**Kaynak Metin**

DÜNYANIN EN DEPRESİF ŞEHRİ; NORILSK

Norilsk’ten yayın yapan pek çok sayfa takip ediyorum. Aylar önce bu sayfalardan biri ile aramızda şöyle ilginç bir diyalog geçti. Onlara Norilsk’in atmosferinin beni çok heyecanlandırdığını ve bir gün oraya geleceğimi söyledim. Bu kahrolası yeri nereden buldun mealinde bir cevap aldım.

Evet bazen hepimiz yaşadığımız yerden sıkılıyoruz ama genel olarak seviyoruz. Peki, bu adamlar neden yaşadıkları yeri “kahrolası” olarak tanımlamışlardı. Norilsk denen yer, nasıl bir yerdi?

Uçsuz bucaksız Rusya topraklarında ne acayip yerler, ne ilginç şehirler var. Hepimiz dünyanın batısı biliyoruz, doğusunu biliyoruz, ortasında zaten yaşıyoruz. Ama yukarısı bir sır, kocaman bir bilinmez, bilinmesi de gerekmez bizim için. Ama bir bilseniz ne hikayeler var oralarda da. Dünyanın en iç karartıcı, en boğucu şehri var mesela. Hanım efendiler, beyefendiler ve sevgili çocuklar; Norilsk’e hoş geldiniz…

Yabancı kaynaklarda aynen böyle geçiyor; most depressing city… Neden dünyanın en iç karartıcı şehri olarak tanımlandığını fotoğraflarına bakınca anlıyorsunuz. Yıkılması ardından neredeyse 30 sene geçmesine rağmen hala Sovyetler Birliği’nden kalan gri rengi atamamış üzerinden. Binalar, sokaklar, caddeler… Baktığınız her yerde gri rengi görüyorsunuz. Hatta gökyüzünde bile.

Bir veri dosyasından parça

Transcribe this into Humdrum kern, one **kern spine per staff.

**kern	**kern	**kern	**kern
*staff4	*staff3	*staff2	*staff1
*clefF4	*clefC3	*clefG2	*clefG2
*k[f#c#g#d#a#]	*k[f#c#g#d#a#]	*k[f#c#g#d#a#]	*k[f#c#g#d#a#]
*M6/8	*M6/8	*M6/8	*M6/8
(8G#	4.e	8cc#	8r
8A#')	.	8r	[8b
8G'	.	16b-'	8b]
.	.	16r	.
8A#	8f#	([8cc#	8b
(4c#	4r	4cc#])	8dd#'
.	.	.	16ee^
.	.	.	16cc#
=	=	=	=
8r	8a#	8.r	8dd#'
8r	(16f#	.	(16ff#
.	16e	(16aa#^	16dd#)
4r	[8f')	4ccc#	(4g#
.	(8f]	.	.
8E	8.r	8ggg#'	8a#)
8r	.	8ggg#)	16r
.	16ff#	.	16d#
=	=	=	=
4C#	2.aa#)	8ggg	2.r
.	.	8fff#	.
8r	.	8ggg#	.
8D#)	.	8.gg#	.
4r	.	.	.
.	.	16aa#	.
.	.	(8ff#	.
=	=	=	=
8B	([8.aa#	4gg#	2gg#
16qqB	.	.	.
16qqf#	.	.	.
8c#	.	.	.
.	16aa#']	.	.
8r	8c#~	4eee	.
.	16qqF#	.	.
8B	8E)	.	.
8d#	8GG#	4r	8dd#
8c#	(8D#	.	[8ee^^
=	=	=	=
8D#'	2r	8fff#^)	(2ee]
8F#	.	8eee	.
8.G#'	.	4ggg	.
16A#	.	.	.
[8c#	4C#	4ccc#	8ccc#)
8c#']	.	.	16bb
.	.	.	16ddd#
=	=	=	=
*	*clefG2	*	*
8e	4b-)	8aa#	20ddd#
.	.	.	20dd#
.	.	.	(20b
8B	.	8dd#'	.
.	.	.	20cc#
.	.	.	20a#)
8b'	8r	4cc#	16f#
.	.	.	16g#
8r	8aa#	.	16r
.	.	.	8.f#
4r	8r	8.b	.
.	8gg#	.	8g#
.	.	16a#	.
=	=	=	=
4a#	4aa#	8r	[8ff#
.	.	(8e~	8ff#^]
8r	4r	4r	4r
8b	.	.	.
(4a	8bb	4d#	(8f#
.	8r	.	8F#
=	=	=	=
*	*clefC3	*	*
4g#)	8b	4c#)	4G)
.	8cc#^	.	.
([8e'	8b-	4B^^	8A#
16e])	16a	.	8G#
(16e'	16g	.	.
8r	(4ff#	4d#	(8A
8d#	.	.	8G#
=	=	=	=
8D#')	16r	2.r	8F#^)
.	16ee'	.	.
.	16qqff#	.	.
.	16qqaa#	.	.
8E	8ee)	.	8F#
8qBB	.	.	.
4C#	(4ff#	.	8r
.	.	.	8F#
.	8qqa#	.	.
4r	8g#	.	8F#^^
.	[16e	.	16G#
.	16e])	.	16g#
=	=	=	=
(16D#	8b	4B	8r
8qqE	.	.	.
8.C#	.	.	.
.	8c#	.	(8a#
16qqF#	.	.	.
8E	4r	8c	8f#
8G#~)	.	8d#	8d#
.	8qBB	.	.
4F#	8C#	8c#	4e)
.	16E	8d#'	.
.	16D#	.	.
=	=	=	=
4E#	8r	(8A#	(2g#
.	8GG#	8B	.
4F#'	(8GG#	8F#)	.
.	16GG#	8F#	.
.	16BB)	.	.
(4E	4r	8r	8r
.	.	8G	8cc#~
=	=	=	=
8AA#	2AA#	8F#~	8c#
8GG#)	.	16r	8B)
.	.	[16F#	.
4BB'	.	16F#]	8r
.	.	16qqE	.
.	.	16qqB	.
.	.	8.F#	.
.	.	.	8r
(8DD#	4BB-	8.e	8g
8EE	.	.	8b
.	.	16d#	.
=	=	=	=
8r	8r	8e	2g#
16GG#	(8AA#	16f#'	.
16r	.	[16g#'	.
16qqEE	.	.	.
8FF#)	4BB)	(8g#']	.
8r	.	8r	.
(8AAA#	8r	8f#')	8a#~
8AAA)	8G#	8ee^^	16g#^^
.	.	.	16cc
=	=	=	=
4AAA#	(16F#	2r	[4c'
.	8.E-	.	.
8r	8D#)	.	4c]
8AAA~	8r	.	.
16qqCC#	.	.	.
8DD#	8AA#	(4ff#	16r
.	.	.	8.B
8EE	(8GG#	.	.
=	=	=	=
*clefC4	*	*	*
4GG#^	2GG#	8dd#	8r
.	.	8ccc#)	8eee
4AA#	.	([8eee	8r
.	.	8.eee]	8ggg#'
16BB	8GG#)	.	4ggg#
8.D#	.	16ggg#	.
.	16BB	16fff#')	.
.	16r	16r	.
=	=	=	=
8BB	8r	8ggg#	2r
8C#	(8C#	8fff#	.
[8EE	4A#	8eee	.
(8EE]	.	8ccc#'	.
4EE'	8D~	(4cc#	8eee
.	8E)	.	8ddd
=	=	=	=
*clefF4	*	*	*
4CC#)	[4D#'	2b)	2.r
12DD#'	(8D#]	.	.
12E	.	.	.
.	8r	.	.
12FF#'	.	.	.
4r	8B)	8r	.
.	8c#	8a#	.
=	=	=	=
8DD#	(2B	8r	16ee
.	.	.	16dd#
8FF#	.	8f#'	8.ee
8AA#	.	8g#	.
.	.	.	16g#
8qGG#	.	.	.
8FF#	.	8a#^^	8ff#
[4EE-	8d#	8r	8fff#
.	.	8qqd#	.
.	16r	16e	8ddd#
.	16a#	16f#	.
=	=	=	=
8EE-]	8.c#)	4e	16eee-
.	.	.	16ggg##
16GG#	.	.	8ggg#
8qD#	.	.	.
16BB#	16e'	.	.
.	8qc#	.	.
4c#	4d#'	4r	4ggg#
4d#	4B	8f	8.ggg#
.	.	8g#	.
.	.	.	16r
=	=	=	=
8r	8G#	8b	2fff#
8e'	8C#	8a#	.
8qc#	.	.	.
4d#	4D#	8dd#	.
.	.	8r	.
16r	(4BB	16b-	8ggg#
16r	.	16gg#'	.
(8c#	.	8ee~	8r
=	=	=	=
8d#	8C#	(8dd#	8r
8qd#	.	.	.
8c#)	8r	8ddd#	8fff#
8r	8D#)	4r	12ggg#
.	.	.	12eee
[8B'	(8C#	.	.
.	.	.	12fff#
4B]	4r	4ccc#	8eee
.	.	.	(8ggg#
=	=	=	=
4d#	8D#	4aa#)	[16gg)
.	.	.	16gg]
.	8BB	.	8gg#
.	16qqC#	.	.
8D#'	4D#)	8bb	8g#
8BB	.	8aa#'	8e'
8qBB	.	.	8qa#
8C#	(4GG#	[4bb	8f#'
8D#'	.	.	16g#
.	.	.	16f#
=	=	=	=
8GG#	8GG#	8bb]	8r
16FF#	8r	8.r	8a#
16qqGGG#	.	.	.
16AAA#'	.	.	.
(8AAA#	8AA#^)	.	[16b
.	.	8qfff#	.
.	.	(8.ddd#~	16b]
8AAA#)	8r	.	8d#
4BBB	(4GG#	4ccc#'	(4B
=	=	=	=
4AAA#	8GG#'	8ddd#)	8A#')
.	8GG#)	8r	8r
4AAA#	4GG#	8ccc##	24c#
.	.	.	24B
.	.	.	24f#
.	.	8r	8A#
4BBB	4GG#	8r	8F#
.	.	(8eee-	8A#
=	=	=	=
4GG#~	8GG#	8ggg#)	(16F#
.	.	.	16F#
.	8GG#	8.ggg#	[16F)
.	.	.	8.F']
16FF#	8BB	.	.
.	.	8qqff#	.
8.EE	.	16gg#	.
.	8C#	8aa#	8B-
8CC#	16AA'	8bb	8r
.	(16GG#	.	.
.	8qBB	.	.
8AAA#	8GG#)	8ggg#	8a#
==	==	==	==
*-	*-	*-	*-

**Verilen Görev 1**
Norilsk yazısındaki “Baktığınız her yerde gri rengi görüyorsunuz.” cümlesini İngilizceye çevirin.
**Verilen Görev 2**
Norilsk yazısında "Evet bazen hepimiz" ifadesinden "nasıl bir yerdi?" ifadesine kadar olan kısmı aynen alıntılayın.
Yalnızca metne dayanın.

**Çözüm 1**
You see the color gray everywhere you look.

**Çözüm 2**
Evet bazen hepimiz yaşadığımız yerden sıkılıyoruz ama genel olarak seviyoruz. Peki, bu adamlar neden yaşadıkları yeri “kahrolası” olarak tanımlamışlardı. Norilsk denen yer, nasıl bir yerdi?